**Exercise**
Please restate, exactly as written, the lines running from the beginning of the material through the line that has "smoke detector: present" in it.

**Data to use**
::::::::

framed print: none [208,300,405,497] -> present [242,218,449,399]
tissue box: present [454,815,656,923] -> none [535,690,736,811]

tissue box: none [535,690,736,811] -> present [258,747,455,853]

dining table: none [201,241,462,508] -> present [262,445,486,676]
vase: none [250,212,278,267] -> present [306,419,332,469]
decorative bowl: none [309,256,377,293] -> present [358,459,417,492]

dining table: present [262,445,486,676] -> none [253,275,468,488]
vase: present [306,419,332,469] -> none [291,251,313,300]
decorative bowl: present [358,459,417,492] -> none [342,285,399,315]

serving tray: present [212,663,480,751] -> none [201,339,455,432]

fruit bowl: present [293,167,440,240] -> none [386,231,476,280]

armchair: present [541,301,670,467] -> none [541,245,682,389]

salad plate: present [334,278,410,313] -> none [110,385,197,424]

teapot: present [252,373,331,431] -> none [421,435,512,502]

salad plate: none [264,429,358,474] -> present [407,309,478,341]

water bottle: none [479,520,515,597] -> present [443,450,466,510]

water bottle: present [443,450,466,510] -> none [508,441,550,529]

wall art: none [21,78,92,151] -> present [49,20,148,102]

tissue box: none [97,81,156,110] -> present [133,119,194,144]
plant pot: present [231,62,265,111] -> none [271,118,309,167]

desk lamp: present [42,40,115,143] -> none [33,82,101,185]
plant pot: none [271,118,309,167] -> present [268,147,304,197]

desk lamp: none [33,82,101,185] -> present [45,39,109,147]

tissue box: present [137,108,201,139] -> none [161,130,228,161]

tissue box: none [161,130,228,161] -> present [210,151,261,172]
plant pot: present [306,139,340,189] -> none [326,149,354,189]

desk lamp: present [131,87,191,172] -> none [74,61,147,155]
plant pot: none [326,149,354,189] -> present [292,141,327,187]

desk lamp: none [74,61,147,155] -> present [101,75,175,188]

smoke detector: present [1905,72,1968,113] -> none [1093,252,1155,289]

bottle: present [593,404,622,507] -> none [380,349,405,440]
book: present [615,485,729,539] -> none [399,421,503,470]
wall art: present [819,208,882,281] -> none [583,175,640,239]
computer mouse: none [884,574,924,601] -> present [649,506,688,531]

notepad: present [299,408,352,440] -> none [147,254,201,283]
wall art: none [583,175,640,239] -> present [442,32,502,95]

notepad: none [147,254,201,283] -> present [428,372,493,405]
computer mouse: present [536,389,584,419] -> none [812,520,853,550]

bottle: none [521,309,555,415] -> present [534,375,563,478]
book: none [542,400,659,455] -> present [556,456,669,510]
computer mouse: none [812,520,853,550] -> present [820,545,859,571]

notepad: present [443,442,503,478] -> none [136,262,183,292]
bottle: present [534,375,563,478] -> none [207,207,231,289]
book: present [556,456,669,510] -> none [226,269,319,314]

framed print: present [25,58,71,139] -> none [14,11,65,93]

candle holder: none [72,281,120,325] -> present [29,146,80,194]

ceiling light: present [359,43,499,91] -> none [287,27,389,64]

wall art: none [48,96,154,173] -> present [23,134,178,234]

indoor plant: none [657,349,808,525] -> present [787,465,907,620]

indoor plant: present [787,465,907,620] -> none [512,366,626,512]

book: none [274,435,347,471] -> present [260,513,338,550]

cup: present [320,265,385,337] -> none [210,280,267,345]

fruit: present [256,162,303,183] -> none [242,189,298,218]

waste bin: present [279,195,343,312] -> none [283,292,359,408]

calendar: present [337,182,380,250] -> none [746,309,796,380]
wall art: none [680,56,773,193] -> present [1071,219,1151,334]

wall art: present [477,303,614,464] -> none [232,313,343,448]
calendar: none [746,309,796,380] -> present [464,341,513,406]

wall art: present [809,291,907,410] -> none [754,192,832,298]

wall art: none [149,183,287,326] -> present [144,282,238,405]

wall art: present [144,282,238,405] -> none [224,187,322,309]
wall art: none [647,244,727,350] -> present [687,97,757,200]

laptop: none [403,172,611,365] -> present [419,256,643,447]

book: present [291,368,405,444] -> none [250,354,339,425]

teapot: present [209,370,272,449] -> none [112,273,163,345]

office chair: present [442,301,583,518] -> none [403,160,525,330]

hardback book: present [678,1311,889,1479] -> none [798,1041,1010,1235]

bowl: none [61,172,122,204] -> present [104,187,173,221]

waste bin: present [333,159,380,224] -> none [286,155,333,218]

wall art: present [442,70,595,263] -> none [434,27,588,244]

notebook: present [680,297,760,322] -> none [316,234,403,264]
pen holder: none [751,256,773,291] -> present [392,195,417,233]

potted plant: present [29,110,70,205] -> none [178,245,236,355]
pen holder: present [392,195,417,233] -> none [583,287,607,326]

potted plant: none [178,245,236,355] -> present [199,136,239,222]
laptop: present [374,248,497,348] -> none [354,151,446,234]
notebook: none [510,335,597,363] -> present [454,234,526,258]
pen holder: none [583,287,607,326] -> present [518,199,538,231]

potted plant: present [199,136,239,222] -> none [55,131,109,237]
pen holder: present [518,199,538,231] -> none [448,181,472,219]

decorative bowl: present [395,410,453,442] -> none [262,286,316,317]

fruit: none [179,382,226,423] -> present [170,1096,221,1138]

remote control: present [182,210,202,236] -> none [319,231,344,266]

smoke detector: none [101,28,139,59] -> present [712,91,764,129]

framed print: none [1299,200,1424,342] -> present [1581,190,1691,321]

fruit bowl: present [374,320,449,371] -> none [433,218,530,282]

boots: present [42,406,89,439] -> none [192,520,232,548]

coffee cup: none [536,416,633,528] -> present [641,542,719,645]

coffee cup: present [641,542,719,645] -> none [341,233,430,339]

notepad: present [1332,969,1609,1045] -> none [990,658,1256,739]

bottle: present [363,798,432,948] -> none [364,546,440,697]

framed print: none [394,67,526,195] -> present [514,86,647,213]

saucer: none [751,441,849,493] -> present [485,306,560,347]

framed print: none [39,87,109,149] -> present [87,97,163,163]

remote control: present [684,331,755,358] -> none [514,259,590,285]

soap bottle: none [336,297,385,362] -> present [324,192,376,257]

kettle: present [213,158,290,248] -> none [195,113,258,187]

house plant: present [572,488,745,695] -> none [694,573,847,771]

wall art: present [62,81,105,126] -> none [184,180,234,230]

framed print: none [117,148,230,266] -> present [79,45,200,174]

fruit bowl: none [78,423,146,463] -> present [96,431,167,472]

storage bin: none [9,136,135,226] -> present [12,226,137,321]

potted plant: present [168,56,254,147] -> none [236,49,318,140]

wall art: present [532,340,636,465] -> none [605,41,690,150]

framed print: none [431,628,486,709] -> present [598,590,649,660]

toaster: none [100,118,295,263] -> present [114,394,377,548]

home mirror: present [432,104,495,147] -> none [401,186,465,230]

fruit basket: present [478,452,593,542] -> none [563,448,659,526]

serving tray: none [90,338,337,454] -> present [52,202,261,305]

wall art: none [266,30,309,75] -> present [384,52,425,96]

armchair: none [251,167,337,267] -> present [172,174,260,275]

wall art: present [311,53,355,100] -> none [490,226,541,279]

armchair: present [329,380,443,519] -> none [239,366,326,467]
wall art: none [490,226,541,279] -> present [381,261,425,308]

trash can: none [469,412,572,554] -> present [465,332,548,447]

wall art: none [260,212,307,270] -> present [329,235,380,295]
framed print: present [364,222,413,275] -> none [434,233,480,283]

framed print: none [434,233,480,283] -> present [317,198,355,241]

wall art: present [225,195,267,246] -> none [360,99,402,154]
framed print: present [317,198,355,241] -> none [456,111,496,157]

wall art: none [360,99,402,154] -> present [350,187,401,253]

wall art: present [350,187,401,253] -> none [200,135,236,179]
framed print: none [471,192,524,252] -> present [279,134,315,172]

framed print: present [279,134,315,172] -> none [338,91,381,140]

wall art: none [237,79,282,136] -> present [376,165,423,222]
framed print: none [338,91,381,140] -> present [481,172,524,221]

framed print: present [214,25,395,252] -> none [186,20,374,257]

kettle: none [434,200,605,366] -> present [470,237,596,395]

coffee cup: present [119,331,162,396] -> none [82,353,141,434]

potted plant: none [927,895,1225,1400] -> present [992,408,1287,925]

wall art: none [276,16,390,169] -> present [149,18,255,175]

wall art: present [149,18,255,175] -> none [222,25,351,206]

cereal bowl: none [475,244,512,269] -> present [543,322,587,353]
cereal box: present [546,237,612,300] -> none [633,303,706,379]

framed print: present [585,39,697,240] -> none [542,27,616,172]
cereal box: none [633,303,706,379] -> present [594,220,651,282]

::::::::

**Solution**
framed print: none [208,300,405,497] -> present [242,218,449,399]
tissue box: present [454,815,656,923] -> none [535,690,736,811]

tissue box: none [535,690,736,811] -> present [258,747,455,853]

dining table: none [201,241,462,508] -> present [262,445,486,676]
vase: none [250,212,278,267] -> present [306,419,332,469]
decorative bowl: none [309,256,377,293] -> present [358,459,417,492]

dining table: present [262,445,486,676] -> none [253,275,468,488]
vase: present [306,419,332,469] -> none [291,251,313,300]
decorative bowl: present [358,459,417,492] -> none [342,285,399,315]

serving tray: present [212,663,480,751] -> none [201,339,455,432]

fruit bowl: present [293,167,440,240] -> none [386,231,476,280]

armchair: present [541,301,670,467] -> none [541,245,682,389]

salad plate: present [334,278,410,313] -> none [110,385,197,424]

teapot: present [252,373,331,431] -> none [421,435,512,502]

salad plate: none [264,429,358,474] -> present [407,309,478,341]

water bottle: none [479,520,515,597] -> present [443,450,466,510]

water bottle: present [443,450,466,510] -> none [508,441,550,529]

wall art: none [21,78,92,151] -> present [49,20,148,102]

tissue box: none [97,81,156,110] -> present [133,119,194,144]
plant pot: present [231,62,265,111] -> none [271,118,309,167]

desk lamp: present [42,40,115,143] -> none [33,82,101,185]
plant pot: none [271,118,309,167] -> present [268,147,304,197]

desk lamp: none [33,82,101,185] -> present [45,39,109,147]

tissue box: present [137,108,201,139] -> none [161,130,228,161]

tissue box: none [161,130,228,161] -> present [210,151,261,172]
plant pot: present [306,139,340,189] -> none [326,149,354,189]

desk lamp: present [131,87,191,172] -> none [74,61,147,155]
plant pot: none [326,149,354,189] -> present [292,141,327,187]

desk lamp: none [74,61,147,155] -> present [101,75,175,188]

smoke detector: present [1905,72,1968,113] -> none [1093,252,1155,289]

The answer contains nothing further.